**Task instructions**
Take every line from the data that has the word "Rapids" in it.

Stored data entries
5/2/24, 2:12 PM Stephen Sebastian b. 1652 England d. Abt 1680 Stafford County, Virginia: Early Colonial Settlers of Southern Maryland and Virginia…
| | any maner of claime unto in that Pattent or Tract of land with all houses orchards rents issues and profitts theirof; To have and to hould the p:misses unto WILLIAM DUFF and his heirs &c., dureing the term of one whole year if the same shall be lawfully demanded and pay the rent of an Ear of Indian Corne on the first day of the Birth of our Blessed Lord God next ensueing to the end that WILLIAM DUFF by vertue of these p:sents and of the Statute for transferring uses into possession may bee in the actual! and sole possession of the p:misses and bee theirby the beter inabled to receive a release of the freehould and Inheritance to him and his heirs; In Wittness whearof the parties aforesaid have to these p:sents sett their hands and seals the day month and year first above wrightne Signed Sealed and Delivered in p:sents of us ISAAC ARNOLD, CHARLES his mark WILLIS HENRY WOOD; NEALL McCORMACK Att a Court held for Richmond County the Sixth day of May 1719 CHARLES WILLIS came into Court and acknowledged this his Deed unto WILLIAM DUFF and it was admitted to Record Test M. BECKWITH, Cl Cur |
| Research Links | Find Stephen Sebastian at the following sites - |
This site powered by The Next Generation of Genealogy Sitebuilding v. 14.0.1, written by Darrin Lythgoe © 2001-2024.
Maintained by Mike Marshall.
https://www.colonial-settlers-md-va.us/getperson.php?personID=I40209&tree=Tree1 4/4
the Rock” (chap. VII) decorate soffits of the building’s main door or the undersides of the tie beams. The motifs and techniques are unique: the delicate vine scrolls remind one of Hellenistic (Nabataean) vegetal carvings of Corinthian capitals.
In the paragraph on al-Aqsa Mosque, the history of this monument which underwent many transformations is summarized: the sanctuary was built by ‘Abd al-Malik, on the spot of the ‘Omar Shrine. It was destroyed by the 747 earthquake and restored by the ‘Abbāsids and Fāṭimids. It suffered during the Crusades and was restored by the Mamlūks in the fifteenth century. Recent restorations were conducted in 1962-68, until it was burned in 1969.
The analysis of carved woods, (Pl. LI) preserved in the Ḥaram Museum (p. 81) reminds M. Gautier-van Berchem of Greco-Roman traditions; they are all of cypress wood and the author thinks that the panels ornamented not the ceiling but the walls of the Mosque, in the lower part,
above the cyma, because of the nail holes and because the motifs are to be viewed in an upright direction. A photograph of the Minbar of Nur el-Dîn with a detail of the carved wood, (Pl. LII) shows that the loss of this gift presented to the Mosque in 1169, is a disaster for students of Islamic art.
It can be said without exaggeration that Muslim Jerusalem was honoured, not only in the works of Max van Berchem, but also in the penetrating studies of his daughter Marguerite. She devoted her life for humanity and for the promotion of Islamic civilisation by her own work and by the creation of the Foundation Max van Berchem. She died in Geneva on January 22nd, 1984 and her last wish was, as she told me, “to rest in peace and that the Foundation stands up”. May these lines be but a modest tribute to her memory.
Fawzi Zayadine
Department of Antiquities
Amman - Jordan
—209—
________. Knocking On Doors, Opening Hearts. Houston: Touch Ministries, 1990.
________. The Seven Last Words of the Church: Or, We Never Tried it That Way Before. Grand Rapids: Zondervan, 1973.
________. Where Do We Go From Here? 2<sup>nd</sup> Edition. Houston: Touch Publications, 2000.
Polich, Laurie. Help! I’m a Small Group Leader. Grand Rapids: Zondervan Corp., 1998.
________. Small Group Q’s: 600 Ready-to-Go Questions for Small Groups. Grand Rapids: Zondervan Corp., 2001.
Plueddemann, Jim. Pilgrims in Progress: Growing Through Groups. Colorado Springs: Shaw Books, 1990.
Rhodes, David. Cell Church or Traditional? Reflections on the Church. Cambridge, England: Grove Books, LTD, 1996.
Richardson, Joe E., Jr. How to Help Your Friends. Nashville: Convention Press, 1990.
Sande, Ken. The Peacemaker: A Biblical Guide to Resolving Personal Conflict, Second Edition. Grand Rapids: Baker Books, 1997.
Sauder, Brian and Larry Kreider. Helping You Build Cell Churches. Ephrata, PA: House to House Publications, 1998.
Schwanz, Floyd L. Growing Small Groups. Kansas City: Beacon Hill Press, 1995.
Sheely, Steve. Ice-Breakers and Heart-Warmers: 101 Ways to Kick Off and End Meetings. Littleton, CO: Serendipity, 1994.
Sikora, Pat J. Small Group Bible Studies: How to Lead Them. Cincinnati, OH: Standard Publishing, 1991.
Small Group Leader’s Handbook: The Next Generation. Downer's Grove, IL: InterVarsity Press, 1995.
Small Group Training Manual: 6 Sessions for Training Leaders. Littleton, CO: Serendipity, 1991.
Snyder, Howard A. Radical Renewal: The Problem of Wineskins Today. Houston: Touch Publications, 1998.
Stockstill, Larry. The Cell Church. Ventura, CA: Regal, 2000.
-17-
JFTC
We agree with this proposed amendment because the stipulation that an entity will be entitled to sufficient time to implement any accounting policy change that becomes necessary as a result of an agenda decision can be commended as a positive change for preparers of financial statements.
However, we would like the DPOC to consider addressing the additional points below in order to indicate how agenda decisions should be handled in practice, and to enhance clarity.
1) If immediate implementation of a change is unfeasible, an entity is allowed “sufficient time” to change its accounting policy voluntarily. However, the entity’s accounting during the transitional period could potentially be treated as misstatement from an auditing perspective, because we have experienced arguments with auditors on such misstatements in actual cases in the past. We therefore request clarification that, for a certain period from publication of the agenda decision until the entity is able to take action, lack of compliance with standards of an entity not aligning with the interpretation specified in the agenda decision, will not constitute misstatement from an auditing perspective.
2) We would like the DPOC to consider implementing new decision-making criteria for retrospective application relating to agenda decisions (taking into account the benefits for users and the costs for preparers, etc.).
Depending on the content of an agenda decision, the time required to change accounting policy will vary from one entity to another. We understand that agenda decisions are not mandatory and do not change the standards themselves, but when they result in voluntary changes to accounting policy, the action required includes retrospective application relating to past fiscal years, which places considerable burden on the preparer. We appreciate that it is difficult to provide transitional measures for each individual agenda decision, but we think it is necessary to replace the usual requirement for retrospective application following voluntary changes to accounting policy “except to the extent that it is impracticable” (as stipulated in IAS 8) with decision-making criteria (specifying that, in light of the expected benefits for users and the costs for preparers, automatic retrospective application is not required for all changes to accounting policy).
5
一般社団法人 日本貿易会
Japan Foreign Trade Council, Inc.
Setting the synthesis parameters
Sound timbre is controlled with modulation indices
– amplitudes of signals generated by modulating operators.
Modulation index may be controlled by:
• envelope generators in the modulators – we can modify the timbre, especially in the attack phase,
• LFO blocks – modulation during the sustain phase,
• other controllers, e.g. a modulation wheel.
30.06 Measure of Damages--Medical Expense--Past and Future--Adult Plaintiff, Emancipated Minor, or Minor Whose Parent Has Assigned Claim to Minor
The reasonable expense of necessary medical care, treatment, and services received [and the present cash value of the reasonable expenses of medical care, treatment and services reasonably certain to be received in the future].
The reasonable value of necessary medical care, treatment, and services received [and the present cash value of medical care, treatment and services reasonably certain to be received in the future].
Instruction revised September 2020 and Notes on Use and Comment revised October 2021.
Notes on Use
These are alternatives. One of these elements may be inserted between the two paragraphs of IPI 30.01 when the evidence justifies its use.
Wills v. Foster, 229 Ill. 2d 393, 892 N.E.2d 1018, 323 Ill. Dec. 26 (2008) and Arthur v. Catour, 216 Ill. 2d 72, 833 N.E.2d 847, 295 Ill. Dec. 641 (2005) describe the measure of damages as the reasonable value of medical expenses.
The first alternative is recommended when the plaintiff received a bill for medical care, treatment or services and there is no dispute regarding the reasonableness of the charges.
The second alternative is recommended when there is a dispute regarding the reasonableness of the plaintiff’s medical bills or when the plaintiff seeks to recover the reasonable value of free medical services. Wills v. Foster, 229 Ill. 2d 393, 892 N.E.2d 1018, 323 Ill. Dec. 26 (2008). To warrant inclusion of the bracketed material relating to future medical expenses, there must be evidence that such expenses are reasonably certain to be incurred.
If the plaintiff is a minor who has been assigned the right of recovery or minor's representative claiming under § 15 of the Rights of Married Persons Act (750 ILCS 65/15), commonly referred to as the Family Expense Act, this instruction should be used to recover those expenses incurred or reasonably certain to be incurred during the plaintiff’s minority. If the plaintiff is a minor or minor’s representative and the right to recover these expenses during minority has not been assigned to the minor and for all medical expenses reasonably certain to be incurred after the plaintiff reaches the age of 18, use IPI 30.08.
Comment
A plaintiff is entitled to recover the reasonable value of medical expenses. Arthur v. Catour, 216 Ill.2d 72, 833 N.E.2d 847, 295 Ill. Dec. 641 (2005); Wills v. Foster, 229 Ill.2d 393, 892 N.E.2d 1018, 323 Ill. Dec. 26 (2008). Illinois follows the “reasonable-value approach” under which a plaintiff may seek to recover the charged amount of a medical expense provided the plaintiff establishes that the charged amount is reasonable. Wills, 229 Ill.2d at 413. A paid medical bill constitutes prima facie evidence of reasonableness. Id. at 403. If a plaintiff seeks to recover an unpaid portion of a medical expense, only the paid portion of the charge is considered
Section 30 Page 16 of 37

**Exercise result**
________. The Seven Last Words of the Church: Or, We Never Tried it That Way Before. Grand Rapids: Zondervan, 1973.
Polich, Laurie. Help! I’m a Small Group Leader. Grand Rapids: Zondervan Corp., 1998.
________. Small Group Q’s: 600 Ready-to-Go Questions for Small Groups. Grand Rapids: Zondervan Corp., 2001.
Sande, Ken. The Peacemaker: A Biblical Guide to Resolving Personal Conflict, Second Edition. Grand Rapids: Baker Books, 1997.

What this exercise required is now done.